# Extract
--

2012 film festival in Japan

The 4th Okinawa International Movie Festival was held from March 24 to March 31, 2012 and took place at the Okinawa Convention Center in Ginowan City and Sakurazaka Theater in Naha, owned and run by Japanese director Yuji Nakae. Total attendance was 410,000.

The fourth Okinawa International Movie Festival also included 'Okinawa Contents Land', in which 50 companies from around Asia showcased their products and services. Other events included the Pachinko Movie Awards for gamblers, a fashion show led by model and singer Anna Tsuchiya, live music and comedy from Okinawan artists Rimi Natsukawa and Begin, and the Okinawa Elementary School Movie Festival, which nurtures filmmakers of the future.

26 films were screened in competition, The Golden Shisa Award going to A Simple Life by director Ann Hui from Hong Kong.

==Official selection==
The official selection of films was broken into two categories, Laugh and Peace, each with 13 entrants. The former focuses on comedy films, while the latter includes dramas and documentaries with elements of comedy. Organizers focused on Asian films for this edition of the festival. Before each screening, every film was introduced by one of Yoshimoto Kogyo's comedians. 102 films in total were shown.

--

# Directions
a - In the festival passage, what was the festival's total attendance?
b - Print the festival passage from "2012 film festival" up to and including "attendance was 410,000.".

--

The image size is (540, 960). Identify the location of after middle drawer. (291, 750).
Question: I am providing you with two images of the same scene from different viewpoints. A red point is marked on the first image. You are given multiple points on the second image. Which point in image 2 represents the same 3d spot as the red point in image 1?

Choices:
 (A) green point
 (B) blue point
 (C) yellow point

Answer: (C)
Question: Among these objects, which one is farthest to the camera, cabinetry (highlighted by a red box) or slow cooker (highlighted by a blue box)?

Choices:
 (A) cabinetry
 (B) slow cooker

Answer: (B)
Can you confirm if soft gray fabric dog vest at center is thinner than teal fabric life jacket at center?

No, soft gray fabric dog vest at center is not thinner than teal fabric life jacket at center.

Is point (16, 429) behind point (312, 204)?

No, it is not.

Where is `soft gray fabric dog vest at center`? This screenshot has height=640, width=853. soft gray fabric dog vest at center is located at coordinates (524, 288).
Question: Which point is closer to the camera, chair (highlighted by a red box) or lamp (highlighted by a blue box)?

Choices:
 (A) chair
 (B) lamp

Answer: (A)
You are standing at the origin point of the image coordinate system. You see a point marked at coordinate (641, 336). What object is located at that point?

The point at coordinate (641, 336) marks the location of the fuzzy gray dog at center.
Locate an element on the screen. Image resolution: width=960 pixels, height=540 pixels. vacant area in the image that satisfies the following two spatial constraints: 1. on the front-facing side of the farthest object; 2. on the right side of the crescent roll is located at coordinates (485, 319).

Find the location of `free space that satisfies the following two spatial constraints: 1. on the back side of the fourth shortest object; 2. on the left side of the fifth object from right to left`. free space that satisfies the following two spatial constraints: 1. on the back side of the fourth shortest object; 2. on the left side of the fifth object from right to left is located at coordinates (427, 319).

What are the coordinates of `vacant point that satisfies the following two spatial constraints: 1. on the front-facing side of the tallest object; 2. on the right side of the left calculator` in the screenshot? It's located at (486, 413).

--

# Responses for each task
a - 410,000

b -
2012 film festival in Japan

The 4th Okinawa International Movie Festival was held from March 24 to March 31, 2012 and took place at the Okinawa Convention Center in Ginowan City and Sakurazaka Theater in Naha, owned and run by Japanese director Yuji Nakae. Total attendance was 410,000.